(Collection entries)
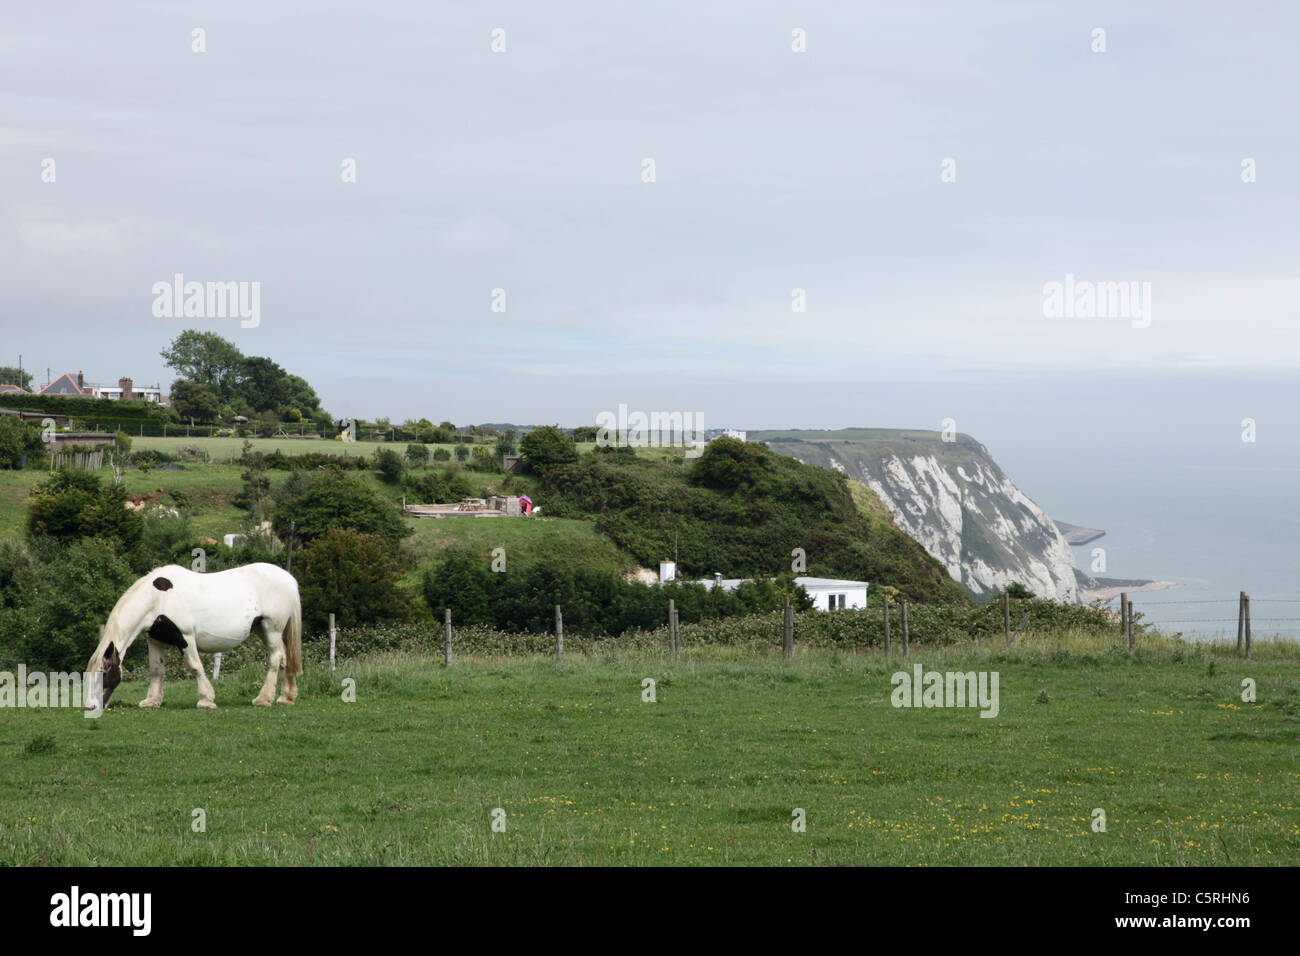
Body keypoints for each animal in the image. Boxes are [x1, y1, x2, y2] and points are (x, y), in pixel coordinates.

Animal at [86, 563, 302, 711]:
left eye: (103, 673)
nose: (91, 707)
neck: (157, 598)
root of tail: (288, 578)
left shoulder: (185, 637)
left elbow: (195, 666)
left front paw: (206, 700)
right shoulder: (155, 640)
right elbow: (156, 670)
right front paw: (152, 701)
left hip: (271, 630)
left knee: (275, 659)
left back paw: (263, 699)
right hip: (265, 631)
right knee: (285, 659)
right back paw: (285, 697)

• _EXERCISE INSTRUCTIONS_
Among the records above, find each line holding the string "right" and pull it out.

• _WRITTEN ANSWER_
right shoulder: (155, 640)
right elbow: (156, 670)
right front paw: (152, 701)
right hip: (265, 631)
right knee: (285, 659)
right back paw: (285, 697)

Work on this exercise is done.